When he had finished, the other wasn’t staring at the trees any more, but at him. “‘
I
can wait,’ you said,” he said. “I always wondered why you said it. When you already had it.”

And maybe that was part of her memorial. But the man on the ground, on the coat, sat wondering how friendship, even with the help of wars and time and family, could ever have knitted him to this other so different one.

And the man on the stone swung the car-keys in the arc of a surveyor’s instrument, thinking the same.

“And the time
she
came,” the one on the coat finally said. “To our door. We always wondered, of course. What really happened between you.” He paused. “You don’t have to tell it. Not even now.”

The man on the stone got up then and walked away, stretching his arms, presenting his back. “No, I want to. Somebody should know. And maybe, even if I got marked early by it—maybe that was something.”

“Sure is,” said the man on the ground, staring at his own greed to know, to be marked out—against which even happiness, or even its memorial, were not quite enough.
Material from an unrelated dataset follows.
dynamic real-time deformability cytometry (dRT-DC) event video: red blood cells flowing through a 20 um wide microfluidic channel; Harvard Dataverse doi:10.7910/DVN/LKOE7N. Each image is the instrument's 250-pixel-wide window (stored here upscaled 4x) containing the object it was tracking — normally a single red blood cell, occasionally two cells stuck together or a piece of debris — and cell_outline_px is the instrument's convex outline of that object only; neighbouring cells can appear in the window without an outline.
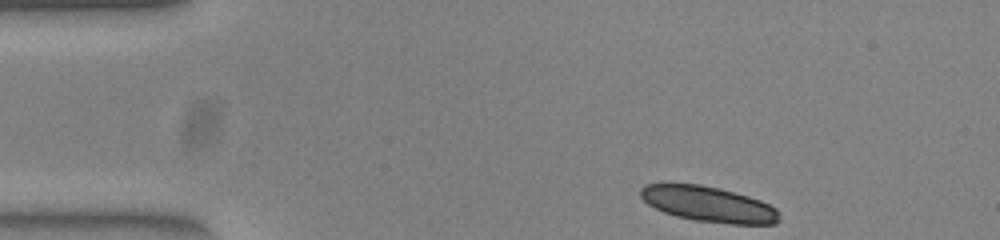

The other came back to his stone and sat on it again. He leaned forward confidentially, as over a business deal, but it was a time before he spoke. “It wasn’t so much that she wouldn’t do it. Couldn’t. For love—or for sex either. Though I made her. Or even that she had to … to eat … even
during.
I caught her with a candy in her mouth—the first time.” He paused, easing his collar, “I think I even knew how it would be, before I ever touched her. The night before the wedding, I knew. Even though, up to the wedding, I’d never done any more than put my tongue in her mouth. She liked that. But there was never any—we always went to restaurants. But I knew, that night. The minute you touch another woman, you know. But the night before—what can you do?” He fell silent.

The other nodded quietly, until something else occurred to him. “But—it
wasn’t
that?”

His friend leaned his white forelock on his hand. “It can make you want it that way, that kind of—a man can form a taste for it. Or some could say he had it all along. A man doesn’t always know his own tastes in that direction. Though I thought I did.” He rubbed his face between his palms, and thus cleansed, clasped them again. “It was because I found out—how she
would
do it.” He cleared his throat. “For a treat,” he said. “For food.”
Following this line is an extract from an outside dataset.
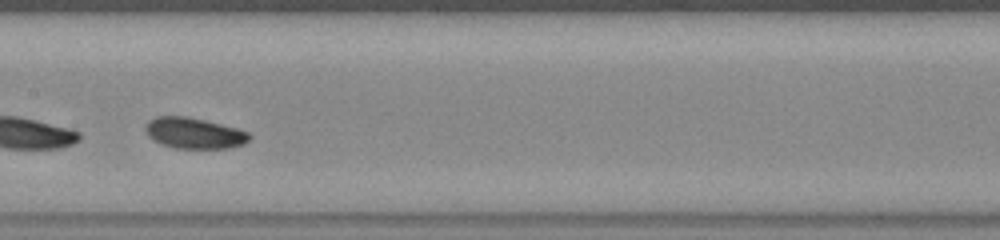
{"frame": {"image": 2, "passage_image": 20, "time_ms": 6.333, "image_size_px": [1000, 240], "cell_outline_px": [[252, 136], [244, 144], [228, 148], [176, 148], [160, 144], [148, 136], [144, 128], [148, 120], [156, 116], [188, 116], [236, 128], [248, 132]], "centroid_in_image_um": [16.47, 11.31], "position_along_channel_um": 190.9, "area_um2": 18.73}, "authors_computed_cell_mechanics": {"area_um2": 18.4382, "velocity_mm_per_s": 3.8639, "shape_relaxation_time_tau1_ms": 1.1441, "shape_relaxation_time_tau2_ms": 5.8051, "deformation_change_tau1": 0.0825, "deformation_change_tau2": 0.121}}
The words echoed, though there were other sounds all around and over them, the soft, meaningful sounds of man-deserted country, that cracking of twigs with which the woods take over, the callings of birds.
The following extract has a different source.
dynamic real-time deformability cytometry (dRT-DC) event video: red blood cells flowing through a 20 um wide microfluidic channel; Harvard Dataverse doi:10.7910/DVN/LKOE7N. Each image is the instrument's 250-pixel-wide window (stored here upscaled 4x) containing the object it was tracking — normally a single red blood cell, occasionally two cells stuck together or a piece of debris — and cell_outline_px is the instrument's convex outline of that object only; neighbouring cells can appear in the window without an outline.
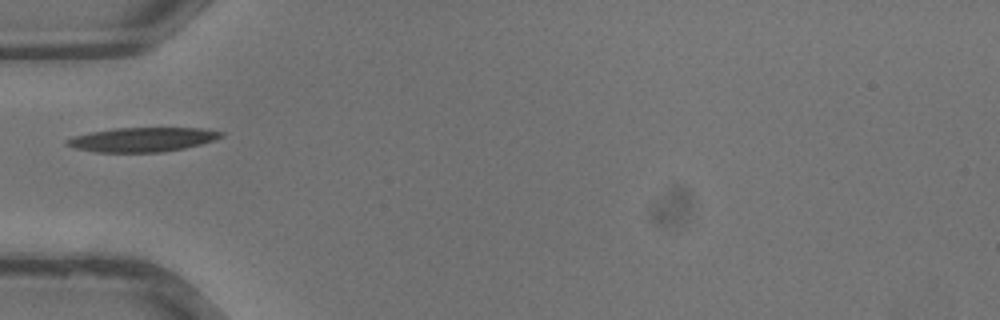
{"species": "common noctule bat (a hibernating species)", "species_latin": "Nyctalus noctula", "temperature_condition": "warm", "stored_images_in_passage": 11, "camera_frame_rate_fps": 3000, "um_per_image_px": 0.085, "animal": {"sex": "male", "body_mass_g": 13.3}, "frame": {"image": 1, "passage_image": 1, "time_ms": 0.0, "image_size_px": [1000, 320], "cell_outline_px": [[224, 136], [216, 140], [184, 148], [164, 152], [96, 152], [76, 148], [64, 144], [64, 140], [72, 136], [92, 132], [116, 128], [200, 128], [224, 132]], "centroid_in_image_um": [12.11, 11.86], "position_along_channel_um": 72.9, "area_um2": 21.85}}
“That day she came to you,” he continued. “That day, I’d locked her in. Starved her. She could afford to. At nighttime, I unlocked her. And that—was that.”

“She told us that she started to walk over by herself,” said the other, “and that after a while she heard a car behind her, and it was you. Never another word why. That’s all she said, ever.”

The other man stood up again, hands gripped in his pockets. His rich voice, a singer’s voice, was small. “I unlocked her. And she
came
to me. She offered it.” A red went up his throat, to his cheeks, to the blue dent at his temple line. “I threw her out,” he said in his natural voice. “I couldn’t stand it. It was like training up a dog. That was it. It was like training up a dog.”

Up the hill, on the crest of it, the very tips of the trees were barely but persistently moving, exchanging the continuous secret of green. He gave it a look, then walked over to his friend sitting on the ground there, and put the old hand on the shoulder, as always, as if the figure on the ground was the one to be consoled. He always had to do it that way, always. “There was nothing else to her … except what one could see,” he said, as he sat down on his stone again. “Nor maybe, I sometimes think it … to me.”

“All of us,” said his friend, getting up from the ground. “Nor to all of us.” He picked up his coat, stiffly put it on, and sat down on his own stone. He was silent on his own part for a while.